You'll find the query log in `n1/query.log`. `results.edn` includes data structures that describe any errors the test finds; `elle/` contains textual and visual representations of serializability violations found. There are also performance plots, various logs, data structures used for post-hoc analysis, etc--we can go into any of these in detail if you like, but I don't think it should be necessary--you understand why the pair of transactions I've described is illegal, right? All you need to do is see it happen for yourself. ;-)

> Also, please confirm that the all commands for the test case are those that you submitted on 25th of  September at 15:09 o'clock.

They are not: you asked me to provide a query log, so I re-ran the test with the query log enabled. The transactions are essentially unchanged, though. I've added the --repro-112446 option to generate smaller, simpler transactions that make good examples for purposes of this bug.
[2 Oct 2023 11:56] MySQL Verification Team
Sorry Mr. Kingsbury,

We do not support Jepsen test cluster.

We also only accept repeatable test cases with our official binaries only.

A test case should be in the form of a set of SQL queries that always lead to the problem that you are reporting.

Can' repeat.
[2 Oct 2023 16:15] Kyle Kingsbury
Well, this has been disheartening! I'm really disappointed that y'all aren't interested in this kind of thing.

I've since managed to track down an interaction between the test's transactional-vs-non-transactional decision procedure and the implementation of multi-table predicate reads; I believe it's responsible for the observed anomaly.
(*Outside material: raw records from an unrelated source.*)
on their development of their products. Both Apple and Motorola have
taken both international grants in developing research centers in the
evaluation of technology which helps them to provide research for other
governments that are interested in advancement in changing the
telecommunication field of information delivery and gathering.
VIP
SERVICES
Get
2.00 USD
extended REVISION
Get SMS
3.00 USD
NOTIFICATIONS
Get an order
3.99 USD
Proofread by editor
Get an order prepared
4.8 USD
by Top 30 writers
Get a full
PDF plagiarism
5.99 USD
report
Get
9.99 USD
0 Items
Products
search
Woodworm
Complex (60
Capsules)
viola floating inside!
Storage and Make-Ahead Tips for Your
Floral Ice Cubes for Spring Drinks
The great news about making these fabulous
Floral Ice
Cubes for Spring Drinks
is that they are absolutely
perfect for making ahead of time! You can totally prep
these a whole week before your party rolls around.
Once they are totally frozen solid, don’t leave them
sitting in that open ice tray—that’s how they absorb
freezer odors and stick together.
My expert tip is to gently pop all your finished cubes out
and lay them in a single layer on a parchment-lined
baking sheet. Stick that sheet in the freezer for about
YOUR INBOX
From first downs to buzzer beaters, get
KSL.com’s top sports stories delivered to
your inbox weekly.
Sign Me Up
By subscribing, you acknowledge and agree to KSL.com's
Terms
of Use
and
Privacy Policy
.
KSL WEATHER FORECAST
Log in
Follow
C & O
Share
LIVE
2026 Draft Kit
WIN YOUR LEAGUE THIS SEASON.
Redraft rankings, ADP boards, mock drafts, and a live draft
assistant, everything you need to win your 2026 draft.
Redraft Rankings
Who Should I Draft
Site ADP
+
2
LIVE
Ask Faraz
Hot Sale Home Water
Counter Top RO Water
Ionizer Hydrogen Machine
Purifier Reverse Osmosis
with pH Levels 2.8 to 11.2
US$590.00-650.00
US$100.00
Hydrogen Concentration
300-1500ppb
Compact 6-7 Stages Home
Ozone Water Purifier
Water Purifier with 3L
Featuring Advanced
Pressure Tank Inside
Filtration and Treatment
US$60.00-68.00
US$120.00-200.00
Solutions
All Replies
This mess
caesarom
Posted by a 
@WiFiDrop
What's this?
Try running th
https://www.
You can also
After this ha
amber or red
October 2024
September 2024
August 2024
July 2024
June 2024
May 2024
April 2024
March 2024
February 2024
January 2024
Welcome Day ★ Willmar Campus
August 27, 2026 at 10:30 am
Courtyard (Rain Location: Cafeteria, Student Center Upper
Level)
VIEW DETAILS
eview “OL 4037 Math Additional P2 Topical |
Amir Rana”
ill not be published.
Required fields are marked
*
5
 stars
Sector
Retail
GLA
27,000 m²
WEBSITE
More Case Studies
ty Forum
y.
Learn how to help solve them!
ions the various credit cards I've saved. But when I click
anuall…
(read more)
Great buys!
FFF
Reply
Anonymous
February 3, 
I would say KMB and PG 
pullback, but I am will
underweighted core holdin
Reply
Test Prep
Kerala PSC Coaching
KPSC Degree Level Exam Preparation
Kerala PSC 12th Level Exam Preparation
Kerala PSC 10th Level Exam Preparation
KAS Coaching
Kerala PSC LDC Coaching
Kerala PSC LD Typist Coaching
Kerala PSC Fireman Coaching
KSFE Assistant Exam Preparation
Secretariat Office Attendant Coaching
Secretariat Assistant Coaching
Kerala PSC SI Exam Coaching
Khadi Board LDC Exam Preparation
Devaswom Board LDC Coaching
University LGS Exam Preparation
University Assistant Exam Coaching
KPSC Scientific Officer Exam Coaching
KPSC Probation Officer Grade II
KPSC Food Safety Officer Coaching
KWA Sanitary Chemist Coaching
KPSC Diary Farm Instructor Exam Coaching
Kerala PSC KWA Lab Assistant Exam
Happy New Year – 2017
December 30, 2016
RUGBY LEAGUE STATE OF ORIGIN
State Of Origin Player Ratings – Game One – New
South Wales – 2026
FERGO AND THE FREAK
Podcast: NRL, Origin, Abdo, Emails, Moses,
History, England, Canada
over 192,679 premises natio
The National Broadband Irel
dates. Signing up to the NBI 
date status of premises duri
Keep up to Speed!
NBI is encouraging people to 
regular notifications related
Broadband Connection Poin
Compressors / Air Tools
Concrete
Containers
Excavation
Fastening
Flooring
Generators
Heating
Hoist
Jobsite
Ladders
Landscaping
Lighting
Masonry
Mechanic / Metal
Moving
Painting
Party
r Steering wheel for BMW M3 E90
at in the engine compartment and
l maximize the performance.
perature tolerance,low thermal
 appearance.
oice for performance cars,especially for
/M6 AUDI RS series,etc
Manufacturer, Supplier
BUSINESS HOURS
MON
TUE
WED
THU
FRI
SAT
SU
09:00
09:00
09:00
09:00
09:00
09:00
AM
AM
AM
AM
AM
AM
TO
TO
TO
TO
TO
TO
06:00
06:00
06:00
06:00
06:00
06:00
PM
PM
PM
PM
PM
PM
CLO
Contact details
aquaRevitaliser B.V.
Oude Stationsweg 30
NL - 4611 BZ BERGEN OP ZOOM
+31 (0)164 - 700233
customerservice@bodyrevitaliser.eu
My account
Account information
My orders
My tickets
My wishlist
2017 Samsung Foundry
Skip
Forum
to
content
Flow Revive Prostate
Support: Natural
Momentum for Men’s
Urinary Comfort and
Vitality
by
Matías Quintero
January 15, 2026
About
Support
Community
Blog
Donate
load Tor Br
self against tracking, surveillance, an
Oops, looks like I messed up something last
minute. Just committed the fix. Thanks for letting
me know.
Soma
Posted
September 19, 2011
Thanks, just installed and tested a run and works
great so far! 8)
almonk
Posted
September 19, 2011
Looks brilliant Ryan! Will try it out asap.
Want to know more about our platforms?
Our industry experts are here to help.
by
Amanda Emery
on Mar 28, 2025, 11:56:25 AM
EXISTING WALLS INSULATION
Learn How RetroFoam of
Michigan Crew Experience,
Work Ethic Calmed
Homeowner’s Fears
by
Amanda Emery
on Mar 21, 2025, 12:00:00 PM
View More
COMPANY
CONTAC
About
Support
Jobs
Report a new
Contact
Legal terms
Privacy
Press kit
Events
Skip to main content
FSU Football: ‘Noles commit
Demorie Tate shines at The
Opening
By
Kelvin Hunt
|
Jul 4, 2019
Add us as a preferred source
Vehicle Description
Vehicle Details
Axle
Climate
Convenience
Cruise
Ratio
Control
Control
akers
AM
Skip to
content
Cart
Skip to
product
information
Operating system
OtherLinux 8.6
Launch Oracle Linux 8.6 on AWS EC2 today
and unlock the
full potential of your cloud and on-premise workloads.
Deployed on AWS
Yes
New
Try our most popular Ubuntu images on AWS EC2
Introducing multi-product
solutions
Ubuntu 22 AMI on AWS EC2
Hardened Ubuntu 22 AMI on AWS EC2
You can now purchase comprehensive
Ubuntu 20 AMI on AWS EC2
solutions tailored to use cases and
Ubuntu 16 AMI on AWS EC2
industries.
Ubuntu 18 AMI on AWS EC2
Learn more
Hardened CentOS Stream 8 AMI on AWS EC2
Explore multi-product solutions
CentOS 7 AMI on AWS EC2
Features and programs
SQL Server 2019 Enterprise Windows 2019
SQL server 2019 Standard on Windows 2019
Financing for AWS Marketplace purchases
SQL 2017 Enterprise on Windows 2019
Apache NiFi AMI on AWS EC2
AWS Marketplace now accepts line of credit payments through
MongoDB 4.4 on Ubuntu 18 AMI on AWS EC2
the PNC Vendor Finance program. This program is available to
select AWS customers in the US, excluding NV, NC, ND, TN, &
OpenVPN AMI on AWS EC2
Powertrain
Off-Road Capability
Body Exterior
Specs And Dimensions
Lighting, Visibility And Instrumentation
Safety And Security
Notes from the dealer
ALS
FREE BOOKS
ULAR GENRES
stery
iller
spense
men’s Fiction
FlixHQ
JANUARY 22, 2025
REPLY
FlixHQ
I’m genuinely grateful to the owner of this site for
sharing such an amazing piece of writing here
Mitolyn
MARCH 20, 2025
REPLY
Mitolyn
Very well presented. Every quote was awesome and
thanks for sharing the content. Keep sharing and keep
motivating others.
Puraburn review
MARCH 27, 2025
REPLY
I'm going to go ahead and close this bug.
[3 Oct 2023 10:07] MySQL Verification Team
Hi Mr. Kingsbury,

We are very much interested in observing the fractured reads as you report.

But, we use our own tools and we need a repeatable test case that we can reproduce with our own tools and our own diagnostic and monitoring software.

This is simply the procedure that was and still is very successful in discovering what is a bug and what is not a bug.